Clennell Wilkinson reappears (as an old drinking pal of Clifford Sharp, and a formerly poorly-thought-of literary editor at New Statesman, he can’t have been persona very grata). He bases his competition on H.G. Wells’ The Invisible Man, a film of which (starring Claude Rains) had appeared the previous year.
What, asks the competition (offering one guinea and half a guinea only, incidentally) would you choose to do if you had the power of invisibility and could do three things, one altruistic, and two for yourself (no robbery)?
This competition doesn’t go well, as Wilkinson notes.
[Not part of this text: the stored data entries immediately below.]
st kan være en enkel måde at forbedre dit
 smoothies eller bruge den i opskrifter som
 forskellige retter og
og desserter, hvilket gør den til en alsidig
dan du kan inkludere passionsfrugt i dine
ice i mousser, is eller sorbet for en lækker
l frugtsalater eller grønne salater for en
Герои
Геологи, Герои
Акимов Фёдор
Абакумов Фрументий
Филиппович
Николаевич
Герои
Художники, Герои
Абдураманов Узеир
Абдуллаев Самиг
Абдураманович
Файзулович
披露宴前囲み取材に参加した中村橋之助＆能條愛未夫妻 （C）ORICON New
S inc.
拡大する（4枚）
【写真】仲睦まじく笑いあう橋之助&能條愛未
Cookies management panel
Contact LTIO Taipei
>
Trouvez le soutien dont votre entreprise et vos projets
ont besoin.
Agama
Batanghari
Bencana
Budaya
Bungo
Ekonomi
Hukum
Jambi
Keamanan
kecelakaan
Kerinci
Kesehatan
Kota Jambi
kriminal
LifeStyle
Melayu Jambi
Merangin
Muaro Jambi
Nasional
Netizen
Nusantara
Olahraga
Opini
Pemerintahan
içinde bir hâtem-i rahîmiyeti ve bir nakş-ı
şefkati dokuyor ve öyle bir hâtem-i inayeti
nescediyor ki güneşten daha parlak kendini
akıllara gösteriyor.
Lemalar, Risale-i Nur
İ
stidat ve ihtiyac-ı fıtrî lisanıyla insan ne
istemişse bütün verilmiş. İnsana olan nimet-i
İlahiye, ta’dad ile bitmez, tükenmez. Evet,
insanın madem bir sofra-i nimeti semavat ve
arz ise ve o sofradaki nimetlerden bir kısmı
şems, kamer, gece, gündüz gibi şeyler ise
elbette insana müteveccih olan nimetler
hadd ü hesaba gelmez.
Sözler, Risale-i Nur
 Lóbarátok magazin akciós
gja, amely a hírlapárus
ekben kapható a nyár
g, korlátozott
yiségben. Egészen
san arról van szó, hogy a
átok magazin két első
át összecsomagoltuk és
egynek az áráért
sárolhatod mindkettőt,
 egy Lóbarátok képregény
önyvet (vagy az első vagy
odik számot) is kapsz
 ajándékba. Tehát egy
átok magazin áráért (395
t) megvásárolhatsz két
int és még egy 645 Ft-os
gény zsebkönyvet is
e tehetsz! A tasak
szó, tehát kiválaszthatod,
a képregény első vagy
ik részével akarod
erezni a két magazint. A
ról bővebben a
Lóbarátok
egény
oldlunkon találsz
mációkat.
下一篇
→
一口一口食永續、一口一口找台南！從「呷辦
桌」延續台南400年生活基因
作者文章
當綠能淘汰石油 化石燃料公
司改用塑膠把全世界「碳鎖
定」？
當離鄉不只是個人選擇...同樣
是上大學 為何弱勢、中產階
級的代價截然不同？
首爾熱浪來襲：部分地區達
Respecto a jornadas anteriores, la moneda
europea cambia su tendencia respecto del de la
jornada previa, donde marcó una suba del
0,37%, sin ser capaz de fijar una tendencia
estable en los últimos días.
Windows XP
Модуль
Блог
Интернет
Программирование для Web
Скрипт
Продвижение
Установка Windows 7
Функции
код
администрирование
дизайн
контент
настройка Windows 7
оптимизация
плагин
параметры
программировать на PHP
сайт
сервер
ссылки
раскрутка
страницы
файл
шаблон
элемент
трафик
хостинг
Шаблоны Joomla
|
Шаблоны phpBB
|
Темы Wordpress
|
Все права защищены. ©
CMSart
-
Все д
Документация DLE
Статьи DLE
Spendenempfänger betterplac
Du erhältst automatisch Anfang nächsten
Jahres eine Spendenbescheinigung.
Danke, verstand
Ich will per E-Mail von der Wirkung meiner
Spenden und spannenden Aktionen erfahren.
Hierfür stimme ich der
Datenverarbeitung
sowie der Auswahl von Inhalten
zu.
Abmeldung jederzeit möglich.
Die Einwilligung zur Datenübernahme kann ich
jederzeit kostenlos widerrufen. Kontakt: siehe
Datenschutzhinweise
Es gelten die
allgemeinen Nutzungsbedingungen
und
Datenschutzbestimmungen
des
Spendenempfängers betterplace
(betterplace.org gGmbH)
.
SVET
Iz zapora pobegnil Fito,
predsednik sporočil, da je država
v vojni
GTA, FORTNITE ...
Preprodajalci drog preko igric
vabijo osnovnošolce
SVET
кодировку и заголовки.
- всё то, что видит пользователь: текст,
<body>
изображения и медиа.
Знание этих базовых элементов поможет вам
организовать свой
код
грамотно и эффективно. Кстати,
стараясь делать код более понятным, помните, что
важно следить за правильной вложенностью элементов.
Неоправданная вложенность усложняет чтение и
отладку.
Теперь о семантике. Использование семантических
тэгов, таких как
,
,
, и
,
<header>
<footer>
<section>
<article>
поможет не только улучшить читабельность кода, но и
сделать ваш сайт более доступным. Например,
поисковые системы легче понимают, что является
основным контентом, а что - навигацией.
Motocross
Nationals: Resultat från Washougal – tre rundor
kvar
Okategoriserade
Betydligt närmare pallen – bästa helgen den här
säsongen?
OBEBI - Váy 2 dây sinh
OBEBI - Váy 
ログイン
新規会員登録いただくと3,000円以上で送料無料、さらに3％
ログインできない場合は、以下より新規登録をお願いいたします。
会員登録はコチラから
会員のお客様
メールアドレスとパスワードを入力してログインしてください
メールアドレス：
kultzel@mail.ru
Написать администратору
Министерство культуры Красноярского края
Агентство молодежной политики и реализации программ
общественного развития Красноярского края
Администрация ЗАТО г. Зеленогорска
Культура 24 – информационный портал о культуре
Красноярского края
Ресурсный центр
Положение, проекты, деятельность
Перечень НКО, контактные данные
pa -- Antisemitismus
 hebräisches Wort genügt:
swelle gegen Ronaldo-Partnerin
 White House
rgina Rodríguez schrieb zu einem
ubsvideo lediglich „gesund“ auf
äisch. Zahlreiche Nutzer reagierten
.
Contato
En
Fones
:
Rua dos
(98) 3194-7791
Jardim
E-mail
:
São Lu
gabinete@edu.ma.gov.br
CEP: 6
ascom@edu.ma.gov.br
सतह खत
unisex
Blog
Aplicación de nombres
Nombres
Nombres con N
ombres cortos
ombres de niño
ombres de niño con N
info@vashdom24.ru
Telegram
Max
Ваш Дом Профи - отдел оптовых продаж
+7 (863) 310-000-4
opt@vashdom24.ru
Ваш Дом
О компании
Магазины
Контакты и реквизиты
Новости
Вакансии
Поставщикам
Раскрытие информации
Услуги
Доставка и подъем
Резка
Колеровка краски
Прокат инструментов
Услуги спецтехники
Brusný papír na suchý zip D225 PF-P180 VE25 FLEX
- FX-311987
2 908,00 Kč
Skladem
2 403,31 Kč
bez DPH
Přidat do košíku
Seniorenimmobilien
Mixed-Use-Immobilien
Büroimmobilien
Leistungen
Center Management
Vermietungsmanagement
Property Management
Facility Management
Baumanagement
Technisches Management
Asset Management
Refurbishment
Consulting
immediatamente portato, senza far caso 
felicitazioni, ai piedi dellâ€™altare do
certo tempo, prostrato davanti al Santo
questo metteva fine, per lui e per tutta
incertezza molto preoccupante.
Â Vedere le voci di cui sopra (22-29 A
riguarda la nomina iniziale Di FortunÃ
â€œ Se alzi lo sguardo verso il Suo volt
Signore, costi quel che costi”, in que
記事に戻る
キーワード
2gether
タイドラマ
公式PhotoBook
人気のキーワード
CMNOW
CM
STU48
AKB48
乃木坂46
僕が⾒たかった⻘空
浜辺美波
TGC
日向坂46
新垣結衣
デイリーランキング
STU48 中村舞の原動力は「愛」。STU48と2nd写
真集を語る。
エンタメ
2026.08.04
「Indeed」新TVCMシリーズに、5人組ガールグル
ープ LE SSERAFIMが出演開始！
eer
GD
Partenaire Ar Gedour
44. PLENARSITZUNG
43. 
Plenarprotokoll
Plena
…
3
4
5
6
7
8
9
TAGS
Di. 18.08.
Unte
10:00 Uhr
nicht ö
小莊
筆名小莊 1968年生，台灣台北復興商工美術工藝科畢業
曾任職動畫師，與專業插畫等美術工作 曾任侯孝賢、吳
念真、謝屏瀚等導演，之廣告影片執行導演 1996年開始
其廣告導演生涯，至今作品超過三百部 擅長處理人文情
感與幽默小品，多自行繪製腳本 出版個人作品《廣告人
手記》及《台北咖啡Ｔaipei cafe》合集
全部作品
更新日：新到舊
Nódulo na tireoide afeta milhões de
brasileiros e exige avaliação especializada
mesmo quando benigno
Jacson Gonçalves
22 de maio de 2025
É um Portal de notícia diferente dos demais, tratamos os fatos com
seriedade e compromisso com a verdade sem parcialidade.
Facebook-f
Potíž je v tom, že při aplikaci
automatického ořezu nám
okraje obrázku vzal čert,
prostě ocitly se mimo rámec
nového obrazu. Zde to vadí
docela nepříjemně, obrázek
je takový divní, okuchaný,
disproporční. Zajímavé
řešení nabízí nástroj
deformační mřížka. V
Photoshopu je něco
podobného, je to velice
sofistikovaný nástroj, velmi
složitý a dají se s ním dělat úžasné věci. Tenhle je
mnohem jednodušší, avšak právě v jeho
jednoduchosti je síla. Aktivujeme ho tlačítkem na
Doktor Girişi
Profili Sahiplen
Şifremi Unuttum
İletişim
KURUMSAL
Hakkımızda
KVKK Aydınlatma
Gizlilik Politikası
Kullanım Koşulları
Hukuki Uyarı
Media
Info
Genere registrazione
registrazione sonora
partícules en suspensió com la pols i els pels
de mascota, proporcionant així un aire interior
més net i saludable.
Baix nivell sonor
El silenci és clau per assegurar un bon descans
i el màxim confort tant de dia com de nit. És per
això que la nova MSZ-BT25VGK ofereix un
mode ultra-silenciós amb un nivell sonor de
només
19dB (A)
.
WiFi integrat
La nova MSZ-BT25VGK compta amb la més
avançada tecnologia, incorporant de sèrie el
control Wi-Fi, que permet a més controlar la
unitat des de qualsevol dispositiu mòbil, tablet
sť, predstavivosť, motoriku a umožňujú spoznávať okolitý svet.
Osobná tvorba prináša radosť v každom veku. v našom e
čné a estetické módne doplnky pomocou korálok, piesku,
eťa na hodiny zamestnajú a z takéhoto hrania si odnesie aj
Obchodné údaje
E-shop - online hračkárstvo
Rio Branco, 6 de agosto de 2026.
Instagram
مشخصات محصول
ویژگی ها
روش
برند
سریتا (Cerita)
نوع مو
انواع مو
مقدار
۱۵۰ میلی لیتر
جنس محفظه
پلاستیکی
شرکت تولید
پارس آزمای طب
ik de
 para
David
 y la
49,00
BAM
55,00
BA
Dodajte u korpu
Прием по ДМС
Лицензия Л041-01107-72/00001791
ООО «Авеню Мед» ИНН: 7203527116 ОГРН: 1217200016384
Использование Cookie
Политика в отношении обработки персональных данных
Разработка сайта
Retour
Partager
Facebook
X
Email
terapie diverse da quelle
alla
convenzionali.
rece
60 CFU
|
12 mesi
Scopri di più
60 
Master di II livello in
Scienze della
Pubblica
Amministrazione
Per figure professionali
Some competitors haven’t thought it through. One female entrant says she would change her sex. But how, as Wilkinson notes, is invisibility going to help her there? Ditto, ‘I should marry a Frenchman’. Redling says he’d visit the vicar and ask what he was doing about unemployment – just the sort of silly question that visible people tend to ask. William Bliss has a better idea – stand behind a BBC announcer and correct his pronunciation. T.E. Casson is commended but neglects to offer anything altrustic. ‘There is very little creative effort from anyone.’ The rather weak winners are Rufus (was the Albert Memorial so unpopular?) and Archie James (who says he is unemployed, and I guess there’s no reason to doubt it: the entrants are coming from a broader range of backgrounds).